I resisted Mah’s book for a while because the title, meant as homage to Julia Child’s MASTERING THE ART OF FRENCH COOKING, put me off. The title still leaves me cold, but the book is a warm reminiscence of writer Mah’s struggle to make the most of a year alone in Paris while her diplomat husband serves in Iraq. Making the most of a year in Paris wouldn’t be a hardship for some, but know that Mah, a newlywed at the time, experiences the same disappointment a military spouse feels when a last-minute change in assignment sends off the soldier while the trailing spouse is left behind to adjust to new surroundings, a new culture, new people. Curiosity, an insatiable interest in food, and a job help Mah adjust. I'm devouring the book and recipes.

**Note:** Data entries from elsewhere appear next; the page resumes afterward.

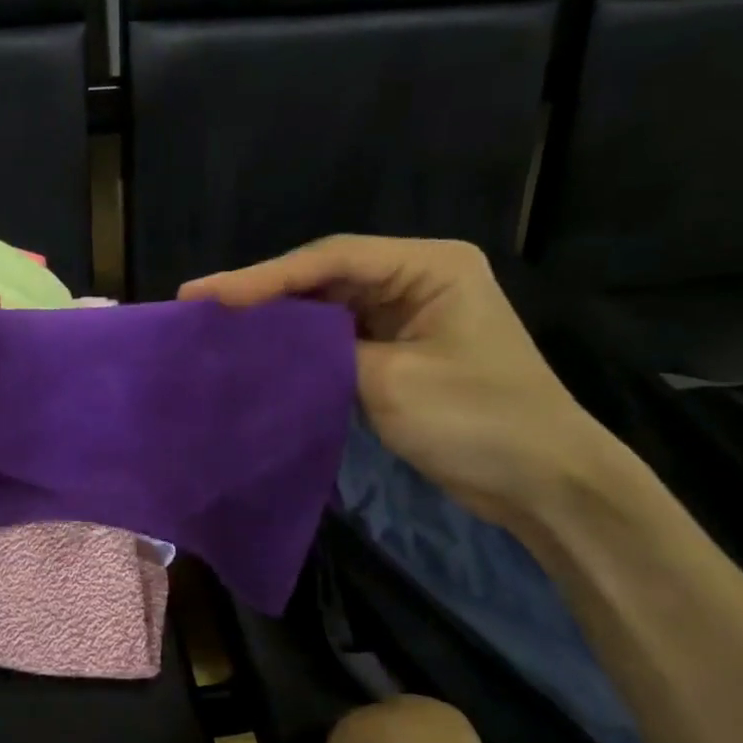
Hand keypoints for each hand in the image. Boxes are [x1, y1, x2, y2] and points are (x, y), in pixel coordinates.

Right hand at [181, 237, 619, 523]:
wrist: (543, 483)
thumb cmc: (478, 421)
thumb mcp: (393, 381)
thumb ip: (326, 350)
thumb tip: (270, 339)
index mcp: (429, 266)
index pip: (332, 258)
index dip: (263, 275)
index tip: (206, 294)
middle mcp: (416, 277)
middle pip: (325, 275)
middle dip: (263, 291)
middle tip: (199, 303)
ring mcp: (407, 313)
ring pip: (326, 304)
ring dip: (277, 316)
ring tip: (216, 324)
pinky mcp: (397, 348)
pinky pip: (337, 335)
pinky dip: (300, 343)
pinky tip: (260, 349)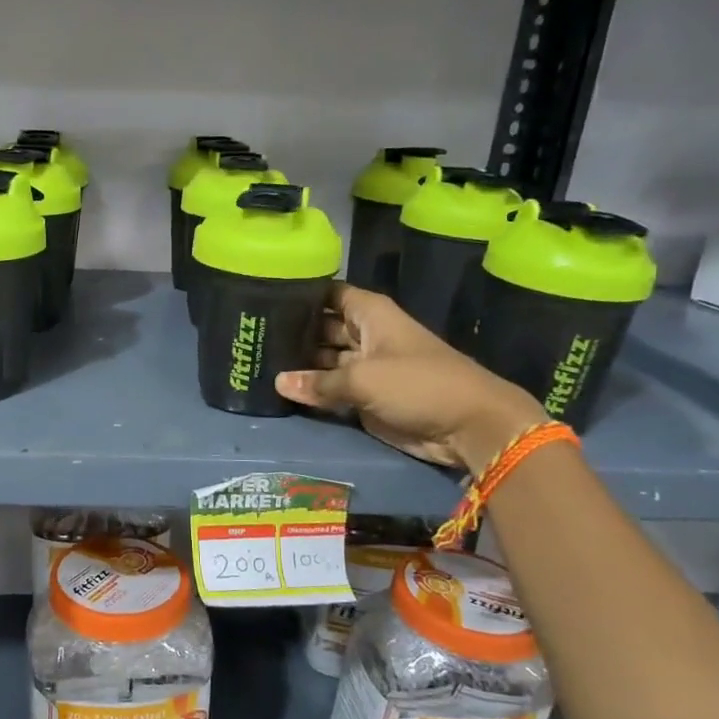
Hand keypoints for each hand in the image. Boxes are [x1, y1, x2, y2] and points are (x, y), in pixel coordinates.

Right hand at [276, 285, 545, 472]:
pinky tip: (278, 389)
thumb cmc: (418, 384)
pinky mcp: (365, 397)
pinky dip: (311, 390)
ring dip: (299, 363)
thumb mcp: (363, 379)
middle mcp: (365, 335)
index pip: (328, 293)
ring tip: (256, 361)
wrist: (468, 426)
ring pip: (324, 360)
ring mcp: (365, 367)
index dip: (300, 293)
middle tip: (251, 334)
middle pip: (322, 326)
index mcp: (370, 314)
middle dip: (293, 331)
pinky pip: (331, 389)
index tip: (264, 296)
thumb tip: (278, 382)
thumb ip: (318, 382)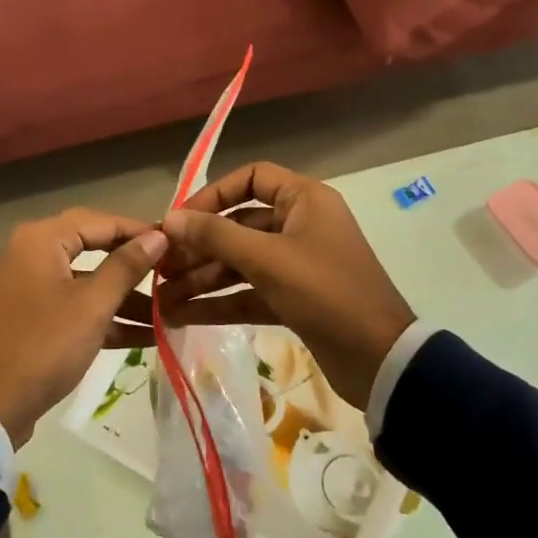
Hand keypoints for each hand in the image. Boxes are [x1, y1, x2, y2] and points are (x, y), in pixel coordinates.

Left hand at [0, 209, 166, 447]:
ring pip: (84, 282)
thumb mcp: (92, 306)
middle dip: (133, 266)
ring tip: (166, 312)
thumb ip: (126, 267)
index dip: (138, 230)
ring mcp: (27, 287)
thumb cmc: (44, 345)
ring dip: (123, 297)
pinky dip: (102, 317)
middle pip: (92, 248)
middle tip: (171, 272)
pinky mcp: (30, 317)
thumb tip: (158, 237)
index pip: (99, 220)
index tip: (174, 242)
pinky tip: (144, 335)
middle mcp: (29, 253)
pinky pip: (72, 305)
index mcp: (39, 240)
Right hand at [155, 163, 414, 407]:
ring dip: (202, 279)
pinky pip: (248, 293)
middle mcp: (299, 226)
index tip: (179, 219)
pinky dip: (218, 303)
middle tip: (159, 267)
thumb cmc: (325, 292)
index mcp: (304, 200)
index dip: (212, 195)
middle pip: (238, 225)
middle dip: (198, 248)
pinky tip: (181, 316)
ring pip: (239, 263)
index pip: (251, 178)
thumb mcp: (267, 259)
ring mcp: (295, 264)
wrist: (378, 359)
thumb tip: (169, 218)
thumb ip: (215, 236)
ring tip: (160, 299)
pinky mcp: (292, 299)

Pastry chef David Lebovitz’s blog reflects his wide-ranging interest in food, travel, and cooking. His books include THE SWEET LIFE IN PARIS, which I own, and his latest, MY PARIS KITCHEN, which I intend to buy tout de suite.
Lands like a cannonball
Three times over the past week and in two different locales, I’ve seen Realtor signs in front of existing houses with a “Coming Soon” message. In other words, those houses sprouted for sale signs before they were for sale. Is “Coming Soon” meant to create a sense of urgency? is it a way for listing agents to garner the names and phone numbers of potential buyers? To me, the sign signals a seller’s market. There was a time, not too long ago, when I couldn't picture people taking Sunday drives to look at neighborhoods and houses.
See what I mean about my attention span?How’s yours this summer?